▶ **抜粋**
○ ○ ○ ○ ○

インタビュー連載『あの歌詞が忘れられない』
yonige 牛丸ありさが明かす、魅了された3曲の歌詞 宇多田ヒカル、キセル、さよならポエジー……“距離感のバランス”に言及
ただの日常を表現することの難しさに気づいた
ーーなるほど。やはりこれまでのお話を聴いてると、牛丸さんにとって“距離感”は非常に重要な要素なんですね。yonigeの歌詞も、初期の頃と比較すると徐々に俯瞰的な視点になっています。
牛丸:当時は若かったこともあって、自分のことを全部さらけ出すことがおもしろいと思っていたんです。大げさな表現かもしれないんですけど、「詞」というよりかは「Twitter」のような感覚で歌詞を書いていて。自分にあった出来事を発散するように書いていたんだと思います。でも、今は詞を書くおもしろさと向き合っていて、自分の発散ではなくて文章をちゃんと書きたいって考えています。

○ ○ ○ ○ ○

▶ **データ内容**
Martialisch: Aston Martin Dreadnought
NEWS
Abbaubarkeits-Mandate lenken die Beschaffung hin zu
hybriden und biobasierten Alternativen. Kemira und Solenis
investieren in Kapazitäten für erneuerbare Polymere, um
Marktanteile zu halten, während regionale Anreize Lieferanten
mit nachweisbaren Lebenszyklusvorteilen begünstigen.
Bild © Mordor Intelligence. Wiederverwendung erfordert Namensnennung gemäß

○ ○ ○ ○ ○

▶ **課題**
抜粋によると、若かった当時の牛丸さんは、歌詞をどのような感覚で書いていたと述べていますか。 抜粋に書かれていることだけを根拠に答えること。

▶ **解答**
「詞」というよりかは「Twitter」のような感覚で書いていました。